Investitionswelle: 725 Milliarden Dollar treffen auf ein Netz in Zeitlupe
Darauf läuft die größte Investitionswelle der Unternehmensgeschichte zu. Amazon, Alphabet, Microsoft und Meta haben für dieses Jahr rund 725 Milliarden Dollar angekündigt, nach 410 Milliarden Dollar im Vorjahr, und beschreiben ihre Lage als Angebots-, nicht als Nachfrageproblem. Hier liegt die Schere: Ein Rechenzentrum steht in zwei bis drei Jahren, eine Höchstspannungsleitung braucht acht bis zwölf Jahre.

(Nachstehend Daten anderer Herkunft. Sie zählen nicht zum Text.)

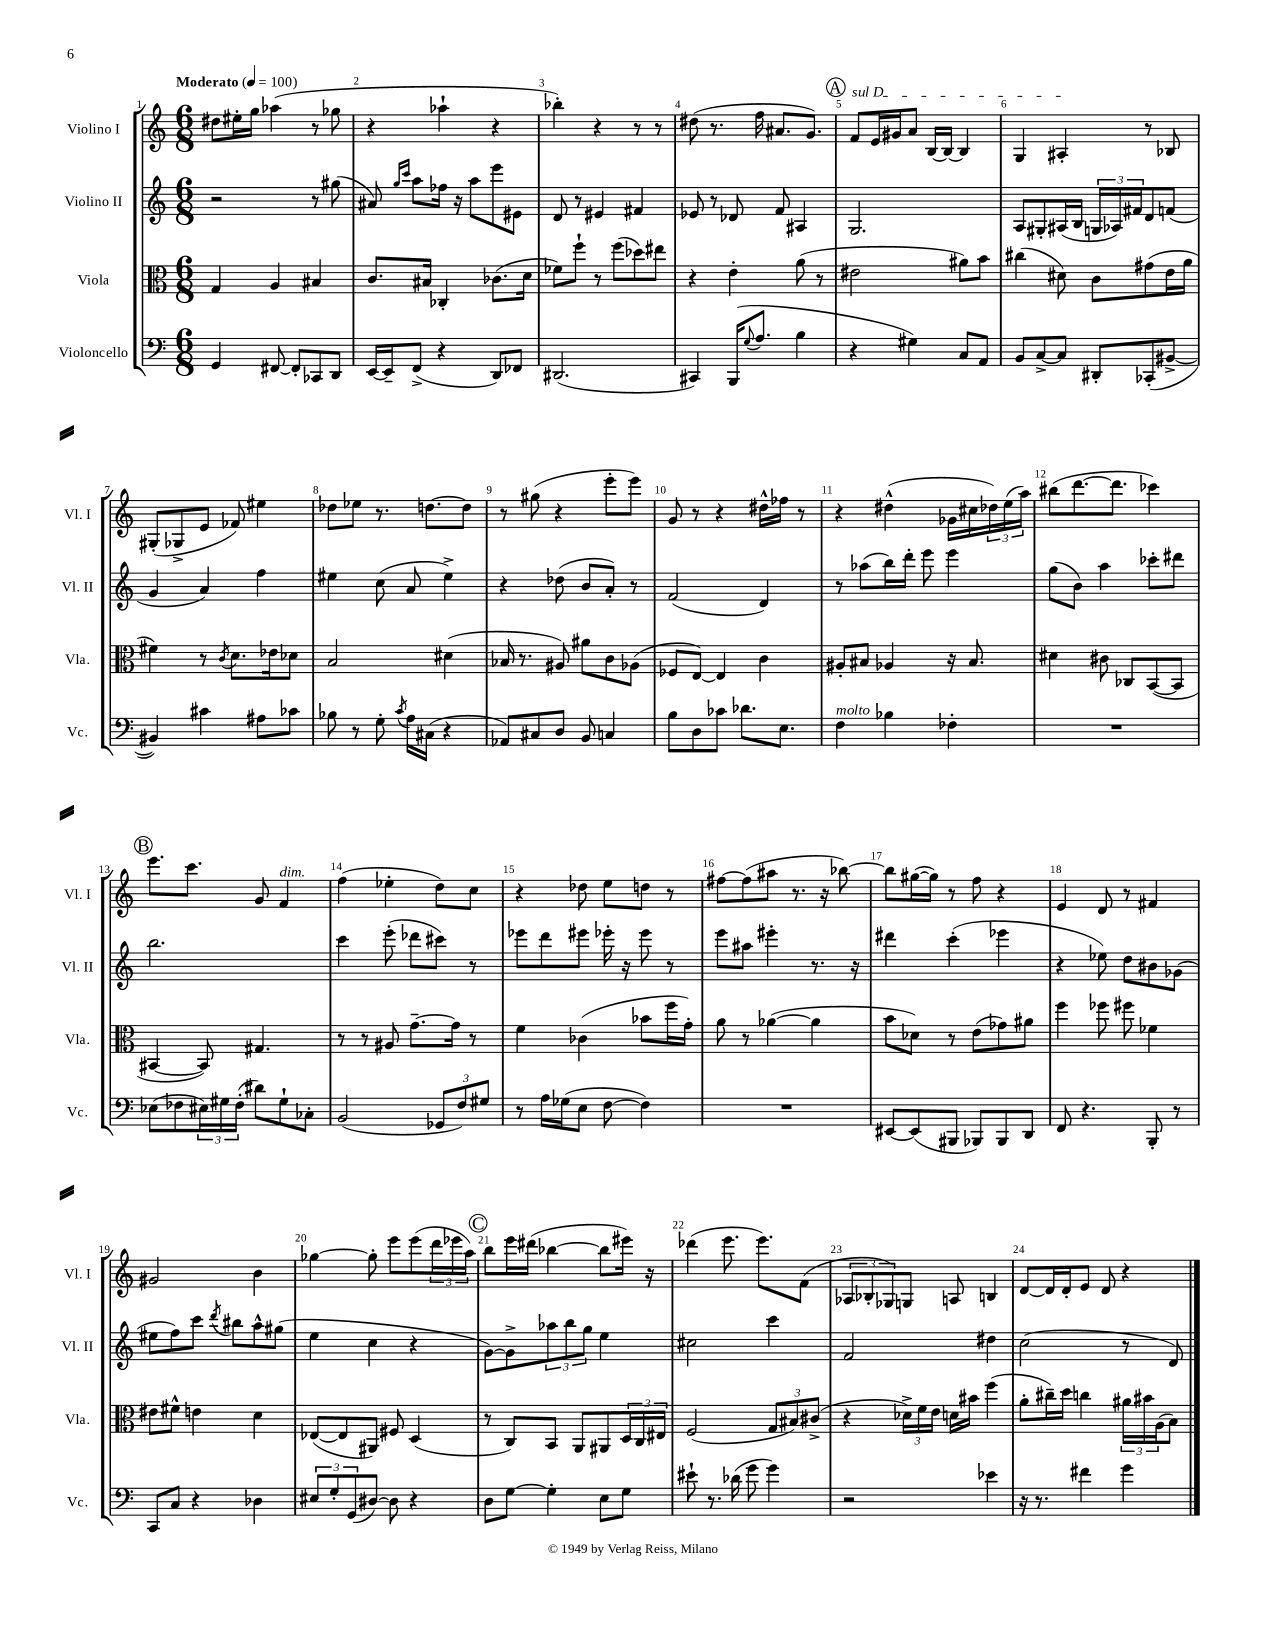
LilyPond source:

<<
\new StaffGroup <<
\new Staff = "s0" \with { instrumentName = "Violino I" shortInstrumentName = "Vl. I" } {
    \clef treble \key c \major \numericTimeSignature \time 6/8 \tempo "Moderato" 4 = 100
    dis''8 eis''16-. g''16 aes''4( r8 ges''8 |
    r4 aes''4-! r4 |
    bes''4-.) r4 r8 r8 |
    dis''8( r8. f''16 ais'8. g'8.) |
    \mark \markup { \circle "A" } \once \override TextSpanner.bound-details.left.text = \markup { \italic "sul D" } f'8\startTextSpan e'16 gis'16 a'8 b16~ b16~ b4 |
    g4 ais4-.\stopTextSpan r8 bes8 |
    gis8-.( ges8-> e'8 fes'8) eis''4 |
    des''8 ees''8 r8. d''8.~ d''8 |
    r8 gis''8( r4 e'''8-. e'''8) |
    g'8 r8 r4 dis''16-^ fes''16 r8 |
    r4 dis''4-^( ges'16 cis''16 \tuplet 3/2 { des''16) e''16( a''16) } |
    bis''8( d'''8.~ d'''8. ces'''4) |
    \mark \markup { \circle "B" } e'''8. c'''8. g'8 f'4^\markup { \italic "dim." } |
    f''4( ees''4-. d''8) c''8 |
    r4 des''8 e''8 d''8 r8 |
    fis''8~ fis''8( ais''8 r8. r16 bes''8~) |
    bes''8 gis''16~( gis''16) r8 f''8 r4 |
    e'4 d'8 r8 fis'4 |
    gis'2 b'4 |
    ges''4~ ges''8-. e'''8 e'''8( \tuplet 3/2 { d'''16 ees'''16 a''16) } |
    \mark \markup { \circle "C" } b''8 e'''16 dis'''16( bes''4~ bes''8 eis'''16) r16 |
    des'''4( e'''8. e'''8.) f'8( |
    \tuplet 3/2 { aes8 bes8-. ges8) } g8 a8 b4 |
    d'8~ d'16 d'16-. e'8 d'8 r4 \bar "|." |
}
\new Staff = "s1" \with { instrumentName = "Violino II" shortInstrumentName = "Vl. II" } {
    \clef treble \key c \major \numericTimeSignature \time 6/8
    r2 r8 gis''8( |
    ais'8) \grace { g''16 c'''16 } a''8 fes''16 r16 a''8 e'''8 eis'8 |
    d'8 r8 eis'4 fis'4 |
    ees'8 r8 des'8 f'8 ais4 |
    \mark \markup { \circle "A" } g2. |
    a8 gis8-. ais16( b16 \tuplet 3/2 { g16 aes16) fis'16 } d'8 f'8( |
    g'4 a'4) f''4 |
    eis''4 c''8( a'8 eis''4->) |
    r4 des''8( b'8 a'8-.) r8 |
    f'2( d'4) |
    r8 aes''8( b''16) d'''16-. e'''8 e'''4 |
    g''8( b'8) a''4 ces'''8-. dis'''8 |
    \mark \markup { \circle "B" } b''2. |
    c'''4 e'''8-.( des'''8 cis'''8) r8 |
    ees'''8 d'''8 eis'''8 ees'''16-. r16 ees'''8 r8 |
    e'''8 ais''8 eis'''4-. r8. r16 |
    dis'''4 c'''4-.( ees'''4 |
    r4 ees''8) d''8 bis'8 ges'8( |
    eis''8 f''8) c'''8 \acciaccatura { d'''8 } bis''8 a''8-^ gis''8( |
    e''4 c''4 r4 |
    \mark \markup { \circle "C" } g'8~) g'8-> \tuplet 3/2 { aes''8 b''8 g''8 } e''4 |
    cis''2 c'''4 |
    f'2 dis''4 |
    c''2( r8 d'8) \bar "|." |
}
\new Staff = "s2" \with { instrumentName = "Viola" shortInstrumentName = "Vla." } {
    \clef alto \key c \major \numericTimeSignature \time 6/8
    g4 a4 bis4 |
    c'8. bis16 ces4-. ces'8.( d'16 |
    fes'8) f''8-! r8 f''8( des''8) eis''8 |
    r4 e'4-. a'8( r8 |
    \mark \markup { \circle "A" } eis'2 ais'8) b'8 |
    cis''4( dis'8) c'8 gis'8( e'16 a'16 |
    fis'4) r8 \acciaccatura { c'8 } d'8. ees'16 des'8 |
    b2 dis'4( |
    bes16 r8. ais8) ais'8 c'8 aes8( |
    fes8 e8~) e4 c'4 |
    ais8-. bis8 aes4 r16 bis8. |
    dis'4 cis'8 ces8 b,8~( b,8 |
    \mark \markup { \circle "B" } bis,4~ bis,8) gis4. |
    r8 r8 ais8 g'8.~-- g'16 r8 |
    f'4 ces'4( bes'8 f''16 g'16-.) |
    a'8 r8 aes'4~( aes'4 |
    b'8 des'8) r8 e'8( ges'8) ais'8 |
    f''4 fes''8 fis''8 fes'4 |
    eis'8 fis'8-^ e'4 d'4 |
    ees8~( ees8 ais,8) fis8 d4( |
    \mark \markup { \circle "C" } r8 c8) b,8 a,8 ais,8 \tuplet 3/2 { d16 c16 eis16 } |
    f2( \tuplet 3/2 { g8 bis8) cis'8->( } |
    r4 \tuplet 3/2 { des'16->) f'16 e'16 } d'16 bis'16 f''4( |
    a'8-. cis''16--) d''16 c''4 \tuplet 3/2 { ais'16 bis'16 a16( } b8) \bar "|." |
}
\new Staff = "s3" \with { instrumentName = "Violoncello" shortInstrumentName = "Vc." } {
    \clef bass \key c \major \numericTimeSignature \time 6/8
    g,4 fis,8~ fis,8-. ces,8 d,8 |
    e,16~ e,16-- f,8->( r4 d,8) fes,8 |
    dis,2.( |
    cis,4) b,,16( \appoggiatura { g8 } a8. b4 |
    \mark \markup { \circle "A" } r4 gis4) c8 a,8 |
    b,8 c8~-> c8 dis,8-. ces,8-.( bis,8~-> |
    bis,4) cis'4 ais8 ces'8 |
    bes8 r8 g8-. \acciaccatura { c'8 } a16 cis16( r4 |
    aes,8) cis8 d8 b,8 c4 |
    b8 d8 ces'8 des'8. e8. |
    f4^\markup { \italic "molto" } bes4 fes4-. |
    R2. |
    \mark \markup { \circle "B" } ees8( fes8 \tuplet 3/2 { eis16) gis16 fes16-.( } dis'8) gis8-! ces8-. |
    b,2( \tuplet 3/2 { ges,8 f8) gis8 } |
    r8 a16 ges16( e8 f8~ f4) |
    R2. |
    eis,8~ eis,8( bis,,8 bes,,8) bes,,8 d,8 |
    f,8 r4. b,,8-. r8 |
    c,8 c8 r4 des4 |
    \tuplet 3/2 { eis8 g8-. g,8( } dis8~) dis8 r4 |
    \mark \markup { \circle "C" } d8 g8~ g4-. e8 g8 |
    eis'8-! r8. des'16( g'8 g'4) |
    r2 ees'4 |
    r16 r8. fis'4 g'4 \bar "|." |
}
>>
>>
\layout { \context { \Score \override BarNumber.break-visibility = ##(#f #t #t) barNumberVisibility = #all-bar-numbers-visible } }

Für Anleger verschiebt das den Blick von den Mietern zu den Lieferanten der Leistung. Bei Gasturbinen ist die Fertigung faktisch ausverkauft: GE Vernova rechnet für dieses Jahr mit einem Auftragsbestand samt Slot-Reservierungen von mindestens 110 Gigawatt. Ähnlich eng ist es bei Transformatoren. Dazu kommen Versorger mit planbarer Erzeugung: Im Frühjahr waren 13 Projekte bekannt, die Rechenzentren an Kernkraft koppeln, zusammen über 9,8 Gigawatt.
Politik: Der Standort wird zum Wahlkampfthema
Nebenbei entzaubert die Analyse das Steuerargument: 38 Bundesstaaten bieten Anreize, ein Zusammenhang mit den Investitionsströmen zeigt sich kaum. Stattdessen dreht die Stimmung: In 28 Bundesstaaten liegen Kürzungsentwürfe vor, New York hat ein Moratorium beschlossen, Maine einen Baustopp. Vor den Zwischenwahlen im November ist längst Wahlkampfstoff, wer die Netzkosten trägt.
Drei Einwände bleiben. Auftragsbestände sind keine Gewinne. Der Preisdeckel bei PJM zeigt, dass Knappheitspreise politisch begrenzbar sind. Und derselbe Druck kann die Versorger treffen, wenn Regulierer Großverbrauchern die Netzkosten zuweisen.
Der KI-Ausbau folgt dem Strom, nicht dem Steuerrabatt. Damit wandert Wertschöpfung von den Betreibern zu Erzeugern, Netzbauern und Ausrüstern. Zu beobachten sind unterzeichnete Netzanschluss- und Stromlieferverträge, Liefertermine bei Turbinen und Transformatoren und die nächste Kapazitätsauktion. Angekündigte Investitionssummen sind die schwächste Kennziffer dieses Zyklus, Megawatt am Netz die härteste.
DER AKTIONÄR bleibt zuversichtlich gestimmt für GE Vernova. Das Kursziel liegt bei 1.250 Euro, der Stopp bei 675 Euro.